The diminutive Darvas Box is a tool that I seldom see on retail traders charts. On the other hand, it is not unusual to spot the Darvas on multiple professional traders charts when entering an institutional trading room. This indicator is essentially an indicator, at first glance, of near term support and resistance. I like it because it provides an instant view of where you are likely to encounter your first contact with areas where traders have in the past chosen to reverse the market in the opposite direction. It also provides valuable information on potential breakdowns and breakouts.
Why don’t trading educators teach Darvas box theory?
From the onset, let me explain that modern box theory has been around for quite some time and there doesn’t seem to be a way to monetize this type of trading by developing and marketing a brand new indicator that resembles the old indicator. In the current scalping environment software sales are what has driven profits as scads of new traders search for the new “magic” indicator that will propel them to glorious profit. With few exceptions, what is needed in most traders plan is to learn to trade with indicators without the need for the constant reworking of old indicators and packaging them as something new, different, and difference-making. So, this trading tool has been largely ignored by the retail-class of traders in lieu of new systems that aren’t nearly as effective.
So, what the heck does this Darvas box theory do that can help your trading?
I am not a dyed in the wool breakout or breakdown trader; I have found the most success in using the support/resistance (SAR) lines created by the box great points to pinpoint areas of potential trade initiation. By adding an order flow program and volume indications you can ascertain the likelihood of price to continue through this short term resistance or whether this is a likely reversal point. I should also note that I tend to put more stock in Darvas box breakdowns than breakouts; though I don’t completely ignore the breakouts, I have simply found the breakdowns to be the more reliable trade than the breakouts.

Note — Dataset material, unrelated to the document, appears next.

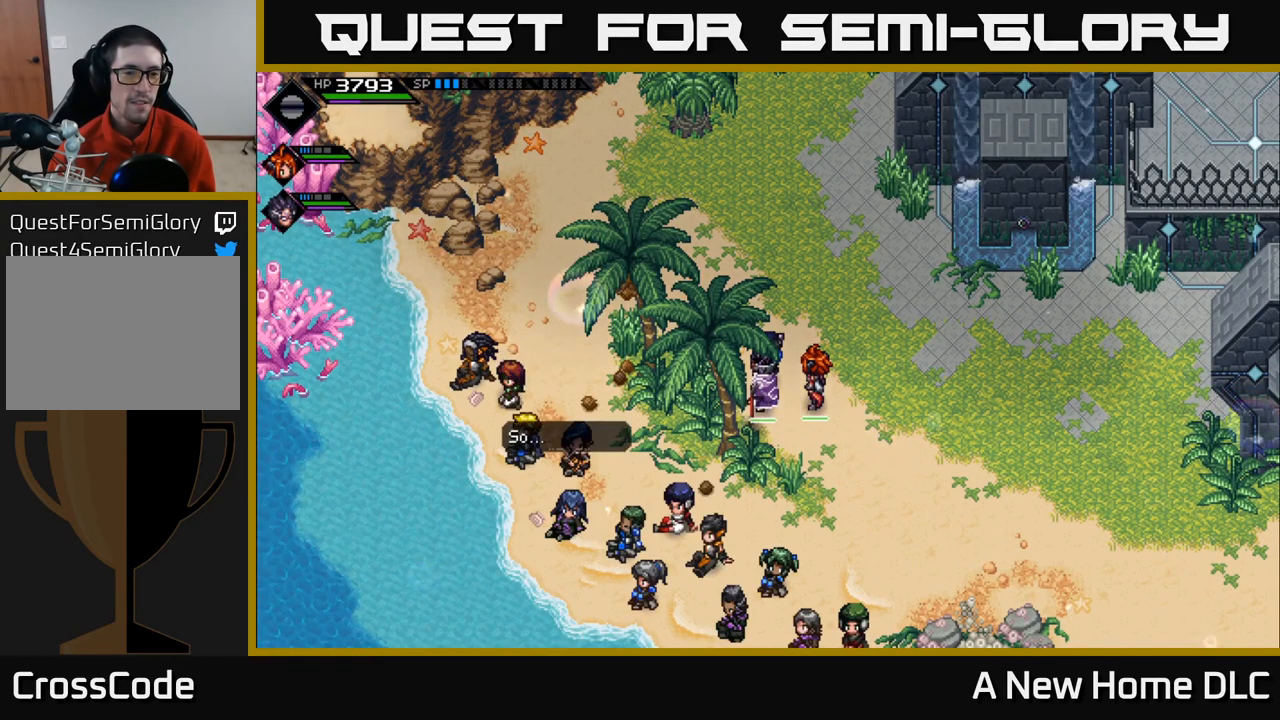
Gameplay with a controller (Xbox layout); each line is a JSON object with the inputs held at the frame after it. "events" lists button and stick changes between this image and that frame as [ms after this image, input, new state], when the widget could be followed in between.
{"buttons": [], "left_stick": "down-right", "right_stick": "center", "events": [[466, "left_stick", "down-right"]]}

The box signals are very easy to spot. There are no adjustments needed to make the box system more effective or less effective. In fact, all the boxes show are possible dynamic SAR entry and exit points. Yes, I said exit points. I often use the bottom lines of the box to calculate my stops. These are just a few uses of the Darvas box system and through further reading, you can find any number of useful uses for this overlooked ugly ducking. But don’t be fooled, this little baby can put money in your pocket once you get the hang of its use.
As always, best of luck in your trading.